The dry season in comparison is hot and dry with the occasional rain. The dry season is seen as the better time to travel in the Pacific as the weather is seen as more stable and it is less likely to cause delays to your travel.
In a country ruled by the weather and reliant on boat travel, you can easily be way laid for days or weeks if the weather and seas are too bad to travel.
A stunning and relatively untouched island chain, the Solomon Islands are still very much off the beaten track, mostly because there is no beaten tourist path. Solomon Islanders are part of the Melanesian culture, which includes the inhabitants in Papua New Guinea, Vanuatu and New Caledonia. They live by the “Wantok system,” in which your family and village comes first and there are intricate traditional ways of life and doing things.
Each island has its own language, customs and culture which can vary dramatically to the neighbouring island. One thing many people don’t realize about the culture in the Solomons is that it is very conservative. This means that dress is conservative and women especially cover up their thighs as it seen as taboo to show them. Even when swimming women will wear long shorts or cover up with a sarong or alava lava to protect their modesty.
Men and women cannot physically interact in public unless they are family members and in the villages there can be specific areas for men and women for certain things such as bathing.

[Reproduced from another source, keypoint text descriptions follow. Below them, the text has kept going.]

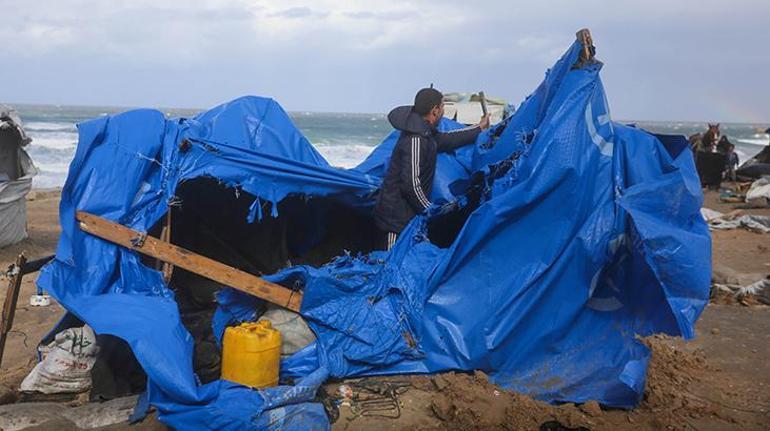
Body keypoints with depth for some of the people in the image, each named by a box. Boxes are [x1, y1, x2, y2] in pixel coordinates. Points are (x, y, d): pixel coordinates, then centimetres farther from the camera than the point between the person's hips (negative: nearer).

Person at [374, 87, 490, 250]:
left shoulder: (424, 131, 9)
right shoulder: (415, 140, -22)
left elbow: (446, 140, 28)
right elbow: (410, 184, -25)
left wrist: (479, 128, 36)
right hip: (397, 216, -10)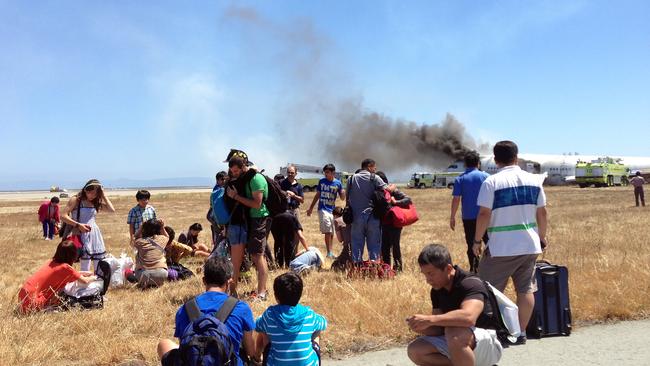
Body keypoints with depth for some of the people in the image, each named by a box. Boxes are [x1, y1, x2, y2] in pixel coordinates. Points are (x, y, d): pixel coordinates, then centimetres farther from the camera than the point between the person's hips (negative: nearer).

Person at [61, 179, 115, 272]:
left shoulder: (96, 203, 14)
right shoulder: (76, 200, 0)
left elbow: (112, 210, 2)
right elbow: (64, 216, -7)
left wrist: (103, 195, 4)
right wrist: (78, 225, -18)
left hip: (95, 234, 5)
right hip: (83, 235, -5)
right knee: (85, 269, -8)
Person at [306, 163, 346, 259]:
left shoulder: (338, 183, 4)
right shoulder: (321, 181, 4)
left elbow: (342, 198, 7)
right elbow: (317, 195, 14)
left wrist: (343, 193, -17)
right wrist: (311, 208, 15)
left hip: (332, 210, 2)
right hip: (323, 209, -2)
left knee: (331, 233, 7)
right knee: (327, 231, -14)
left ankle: (330, 253, 18)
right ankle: (329, 252, -16)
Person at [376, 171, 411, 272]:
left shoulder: (393, 191, -12)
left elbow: (408, 199, -16)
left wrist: (395, 202, -26)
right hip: (384, 223, 6)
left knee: (394, 245, -1)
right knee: (384, 246, 11)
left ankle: (398, 267, 8)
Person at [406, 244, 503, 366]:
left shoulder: (471, 283, -22)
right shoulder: (437, 290, 2)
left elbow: (469, 317, -42)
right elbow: (439, 328, 1)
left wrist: (429, 319, -42)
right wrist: (422, 327, -20)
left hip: (489, 344, -8)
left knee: (455, 332, -38)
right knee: (415, 351, -11)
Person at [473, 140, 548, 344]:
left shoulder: (492, 182, -9)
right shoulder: (533, 180, 5)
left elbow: (484, 214, -12)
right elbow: (542, 212, 8)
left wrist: (477, 240, -2)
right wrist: (542, 238, 20)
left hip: (501, 248, -5)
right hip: (530, 245, 5)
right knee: (526, 289, 11)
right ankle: (521, 332, 15)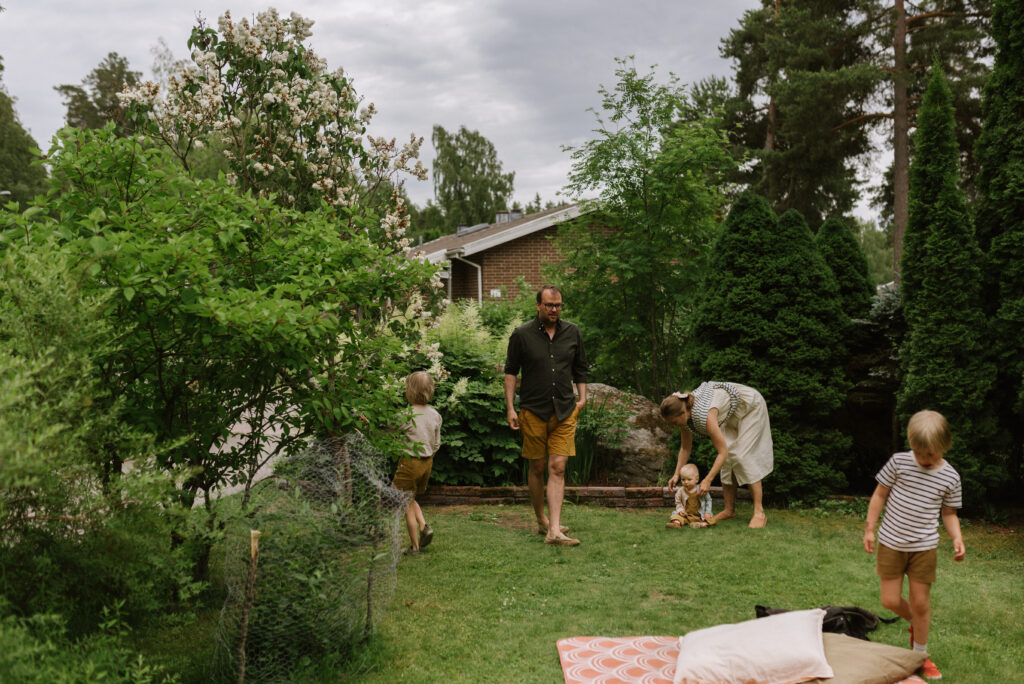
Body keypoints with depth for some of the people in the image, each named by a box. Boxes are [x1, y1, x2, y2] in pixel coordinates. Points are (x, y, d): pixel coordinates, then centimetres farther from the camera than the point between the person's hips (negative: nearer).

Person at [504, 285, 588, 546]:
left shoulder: (573, 332, 7)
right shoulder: (521, 334, -2)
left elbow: (580, 368, 17)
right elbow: (511, 371, 3)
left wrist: (582, 398, 8)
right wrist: (510, 408, -2)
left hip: (565, 412, 1)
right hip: (533, 411, -1)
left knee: (558, 468, -6)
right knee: (537, 468, 8)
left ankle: (554, 530, -9)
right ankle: (541, 521, 25)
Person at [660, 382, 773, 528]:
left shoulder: (704, 415, -40)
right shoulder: (683, 413, -16)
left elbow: (722, 452, -35)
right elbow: (685, 448, -2)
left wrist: (707, 480, -36)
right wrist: (677, 474, -8)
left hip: (751, 405, -7)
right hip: (732, 413, 8)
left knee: (743, 456, -16)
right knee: (728, 458, -1)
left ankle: (759, 512, -15)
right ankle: (729, 509, 4)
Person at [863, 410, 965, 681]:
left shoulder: (950, 477, -5)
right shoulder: (899, 462, -9)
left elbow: (949, 513, 7)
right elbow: (880, 494, 1)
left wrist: (957, 537, -11)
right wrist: (869, 528, -1)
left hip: (924, 546, 0)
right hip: (891, 543, 0)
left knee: (921, 602, 5)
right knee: (891, 600, 2)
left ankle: (920, 655, 24)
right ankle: (914, 622, 35)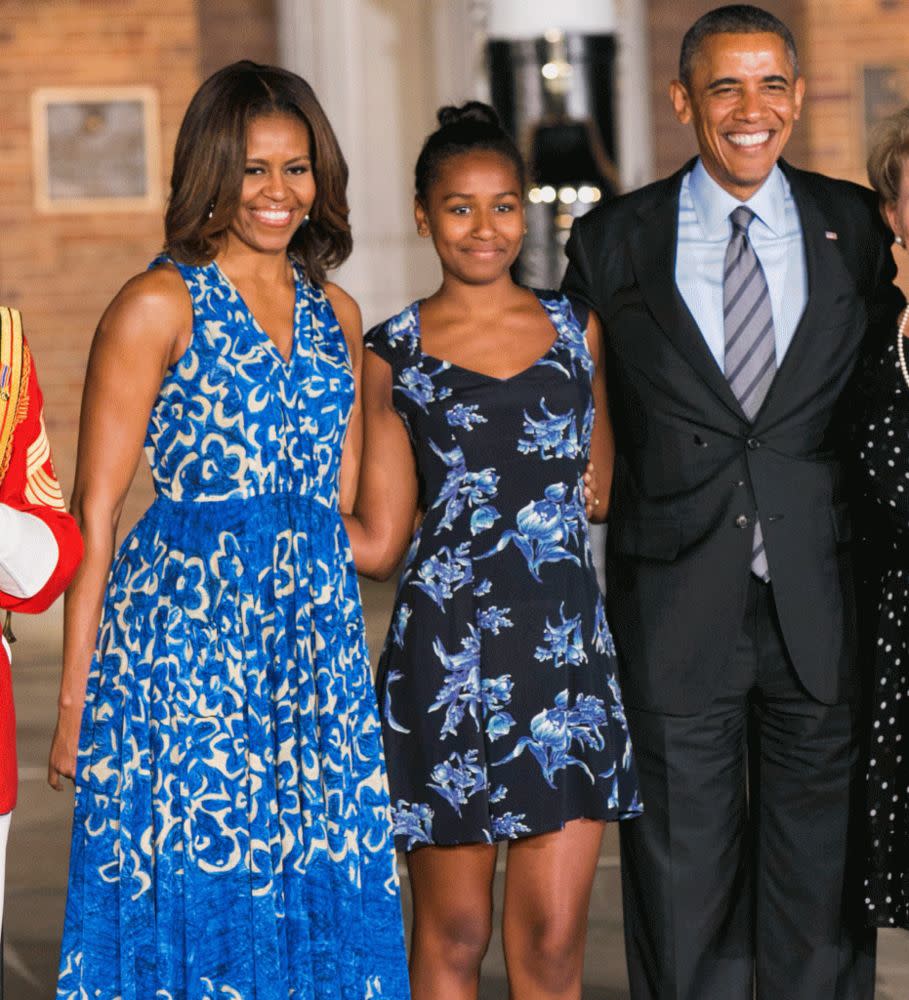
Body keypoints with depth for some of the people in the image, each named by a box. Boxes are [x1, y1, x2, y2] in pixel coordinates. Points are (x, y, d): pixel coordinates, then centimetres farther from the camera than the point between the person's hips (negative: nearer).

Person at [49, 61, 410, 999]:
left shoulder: (335, 314, 14)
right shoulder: (157, 306, -3)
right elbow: (94, 516, -5)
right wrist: (76, 699, -10)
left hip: (316, 635, 5)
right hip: (186, 632, -5)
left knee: (322, 911, 4)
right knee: (192, 914, -3)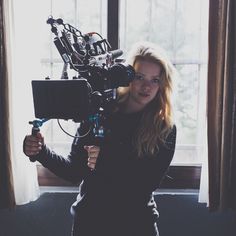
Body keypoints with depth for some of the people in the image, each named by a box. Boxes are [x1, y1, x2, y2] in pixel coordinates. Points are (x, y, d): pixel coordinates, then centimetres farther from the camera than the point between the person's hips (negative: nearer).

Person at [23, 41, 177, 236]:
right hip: (89, 220, 1)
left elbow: (150, 183, -16)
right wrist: (41, 152, -18)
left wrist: (106, 161, -28)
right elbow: (75, 172, -3)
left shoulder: (165, 128, -9)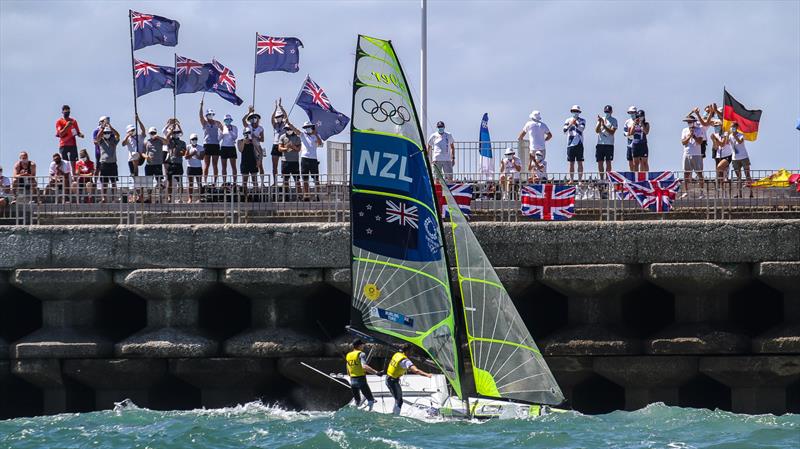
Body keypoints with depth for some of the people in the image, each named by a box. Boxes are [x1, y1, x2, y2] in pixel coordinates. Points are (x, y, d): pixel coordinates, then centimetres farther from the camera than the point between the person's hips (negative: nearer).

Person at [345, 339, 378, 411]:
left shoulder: (348, 355, 11)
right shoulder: (361, 354, -9)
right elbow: (364, 366, -27)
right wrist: (376, 372, -34)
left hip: (352, 381, 6)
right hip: (361, 380, -6)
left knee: (357, 402, 16)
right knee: (371, 400, 0)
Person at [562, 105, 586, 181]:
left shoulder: (582, 120, 5)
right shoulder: (568, 120, 10)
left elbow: (581, 129, -12)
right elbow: (564, 130, -2)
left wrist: (576, 124, -27)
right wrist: (570, 124, -17)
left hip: (579, 144, -2)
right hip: (570, 144, 2)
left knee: (580, 163, -3)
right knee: (571, 163, 5)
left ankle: (580, 180, -3)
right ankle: (571, 180, 8)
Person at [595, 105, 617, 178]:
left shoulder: (613, 120, 1)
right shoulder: (601, 119, 12)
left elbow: (612, 132, -9)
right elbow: (597, 131, 4)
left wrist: (604, 126, -18)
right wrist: (599, 122, -10)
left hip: (609, 144, -4)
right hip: (600, 144, 4)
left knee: (608, 162, -5)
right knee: (600, 163, 4)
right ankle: (601, 178, 11)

Christianity is the main religion in the Solomons and many people fuse it together with some of the traditional beliefs.
Be Prepared for Boat Travel
An island nation, the Solomons are a water traveling people. Be prepared to do a lot of travel by boat, varying from large ship or ferry to small ‘banana boats’ and canoes. If you are not well with traveling via the ocean, bring sea sickness medication.
The Solomon Islands are very much off the beaten track when it comes to travel but if you are looking for an untouched and unique country then you must add the Solomon Islands to your travel list.
Have you thought of traveling to the Solomon Islands in the Pacific?